Depends on a lot of variables, most notable what you want to do. If you want to be an accountant, engineer, doctor, lawyer, professor, business manager, vetrinarian, astronaut, officer in the military, banker, or a bureaucrat, you probably should not quit college. If you want to be a stay at home mom, auto mechanic, HVAC tech, ship fitter, coal miner, retail clerk, salesman, or you have no idea what you want to do, you are wasting your money.
Yeah, I was scratching my head over the title being unrelated to the article. That a school offers a goofy degree is no reason to quit.
...and I’m inclined to insist it’s what you do with the degree - any degree - that matters. A degree is a ticket to begin the race, not a guaranteed win.

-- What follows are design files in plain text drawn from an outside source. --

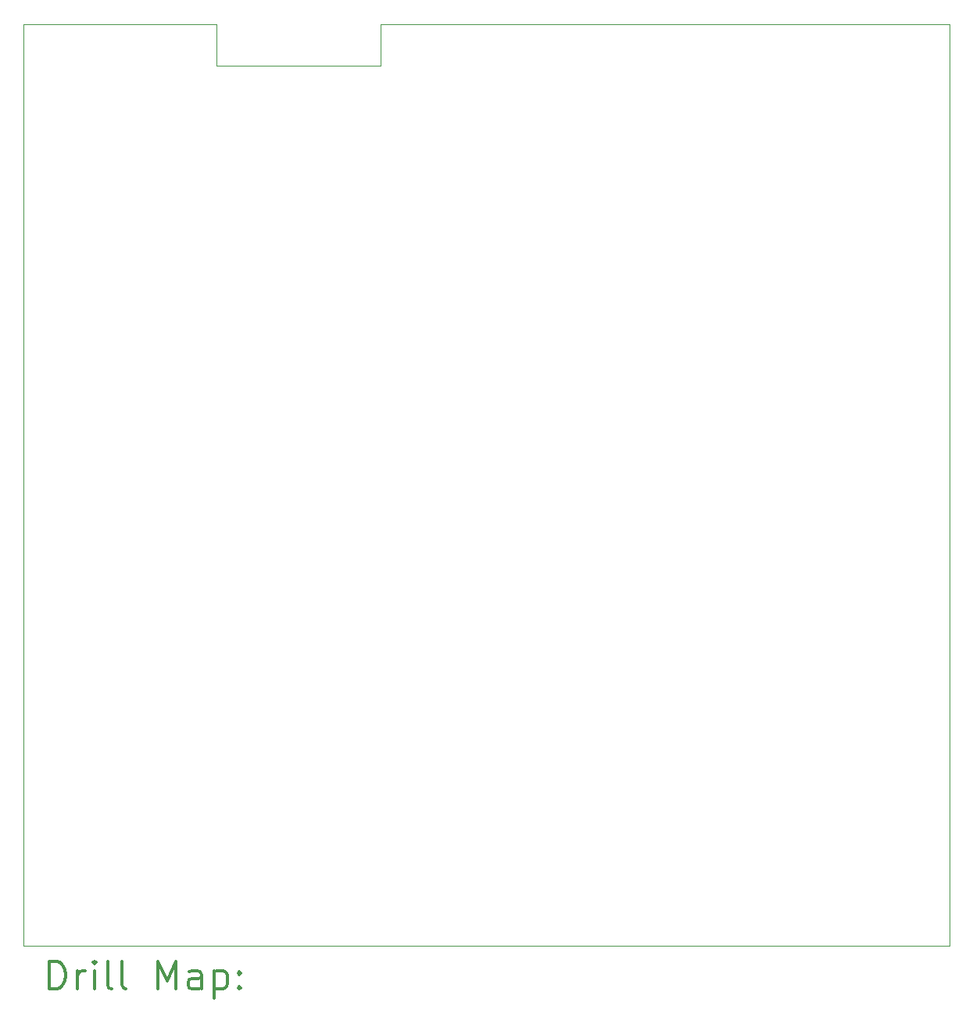
<source format=gbr>
%FSLAX45Y45*%
G04 Gerber Fmt 4.5, Leading zero omitted, Abs format (unit mm)*
G04 Created by KiCad (PCBNEW (5.1.12)-1) date 2021-11-18 21:12:21*
%MOMM*%
%LPD*%
G01*
G04 APERTURE LIST*
%TA.AperFunction,Profile*%
%ADD10C,0.050000*%
%TD*%
%ADD11C,0.200000*%
%ADD12C,0.300000*%
G04 APERTURE END LIST*
D10*
X16319500Y6858000D02*
X14224000Y6858000D01*
X14224000Y6858000D02*
X14224000Y-3111500D01*
X16319500Y6413500D02*
X16319500Y6858000D01*
X18097500Y6413500D02*
X16319500Y6413500D01*
X18097500Y6858000D02*
X18097500Y6413500D01*
X18224500Y6858000D02*
X18097500Y6858000D01*
X24257000Y-3111500D02*
X14224000Y-3111500D01*
X24257000Y6858000D02*
X24257000Y-3111500D01*
X18224500Y6858000D02*
X24257000Y6858000D01*
D11*
D12*
X14507928Y-3579714D02*
X14507928Y-3279714D01*
X14579357Y-3279714D01*
X14622214Y-3294000D01*
X14650786Y-3322571D01*
X14665071Y-3351143D01*
X14679357Y-3408286D01*
X14679357Y-3451143D01*
X14665071Y-3508286D01*
X14650786Y-3536857D01*
X14622214Y-3565429D01*
X14579357Y-3579714D01*
X14507928Y-3579714D01*
X14807928Y-3579714D02*
X14807928Y-3379714D01*
X14807928Y-3436857D02*
X14822214Y-3408286D01*
X14836500Y-3394000D01*
X14865071Y-3379714D01*
X14893643Y-3379714D01*
X14993643Y-3579714D02*
X14993643Y-3379714D01*
X14993643Y-3279714D02*
X14979357Y-3294000D01*
X14993643Y-3308286D01*
X15007928Y-3294000D01*
X14993643Y-3279714D01*
X14993643Y-3308286D01*
X15179357Y-3579714D02*
X15150786Y-3565429D01*
X15136500Y-3536857D01*
X15136500Y-3279714D01*
X15336500Y-3579714D02*
X15307928Y-3565429D01*
X15293643Y-3536857D01*
X15293643Y-3279714D01*
X15679357Y-3579714D02*
X15679357Y-3279714D01*
X15779357Y-3494000D01*
X15879357Y-3279714D01*
X15879357Y-3579714D01*
X16150786Y-3579714D02*
X16150786Y-3422571D01*
X16136500Y-3394000D01*
X16107928Y-3379714D01*
X16050786Y-3379714D01*
X16022214Y-3394000D01*
X16150786Y-3565429D02*
X16122214Y-3579714D01*
X16050786Y-3579714D01*
X16022214Y-3565429D01*
X16007928Y-3536857D01*
X16007928Y-3508286D01*
X16022214Y-3479714D01*
X16050786Y-3465429D01*
X16122214Y-3465429D01*
X16150786Y-3451143D01*
X16293643Y-3379714D02*
X16293643Y-3679714D01*
X16293643Y-3394000D02*
X16322214Y-3379714D01*
X16379357Y-3379714D01*
X16407928Y-3394000D01*
X16422214Y-3408286D01*
X16436500Y-3436857D01*
X16436500Y-3522571D01*
X16422214Y-3551143D01*
X16407928Y-3565429D01*
X16379357Y-3579714D01*
X16322214Y-3579714D01*
X16293643Y-3565429D01*
X16565071Y-3551143D02*
X16579357Y-3565429D01*
X16565071Y-3579714D01*
X16550786Y-3565429D01*
X16565071Y-3551143D01*
X16565071Y-3579714D01*
X16565071Y-3394000D02*
X16579357Y-3408286D01*
X16565071Y-3422571D01*
X16550786Y-3408286D01*
X16565071Y-3394000D01*
X16565071Y-3422571D01*
M02*

</source>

Charles Murray is right. What is needed are credentialing exams so that employers and others could know that certain subjects had been mastered.
Are employers really interested in degrees, or do they want motivated, smart, and educated employees and some way that measures that? I'd say it is the latter.
Most of the work done in banking, accounting, bureaucracy, and business, does not need a specific degree to do the work. Since the existence of European presence on this continent this work was done by people who did not attend college. Most in fact were homeschooled or attended one room schools in a spotty manner...even up to my father's day ( born 1913).
Even in professions such as medicine, dentistry, architecture, ( and especially law), qualifying exams could replace many of the basic and fact-based courses. Mentoring, of course, would still be required but the cost to the student could be greatly reduced by the use of qualifying exams for many courses.
Qualifying exams could start in first grade. For example, once a child demonstrates mastery of addition math facts, he would immediately move on to subtraction math facts.
All courses provided by state elementary, high school, and universities should be available on-line. The taxpayer paid for it so access should be free to all. Private qualifying exams could prove that the student mastered the material.
Finally....This could be a Mark Zuckerman opportunity. Those who privately produce Internet material and provide the certifiable exams could offer the material to the students for **free**. They could become as rich as Zuckerman, if they accepted advertising.
I’m a stay at home mom, and I’m glad I have a college degree. First, I worked for 10 years as a software engineer, and that is where I met my husband (a fellow engineer). That right there makes my degree worth it.
However as a mom, it’s great toe able to help my kids with all their homework or have discussions with my kids about what they are learning.
One of my daughters has a brain injury and my husband has cancer, I’m the one that researches health issues. It’s helped to have my degree.
I need to go back to work, and I’m hoping that I’ll be able to find something even though I haven’t worked in years.
Verizon requires a college degree for new sales associates. Not that the degree conveys any special skills, but in this economy they can pick and it’s a simple filter to weed out the numbest of the numbskulls.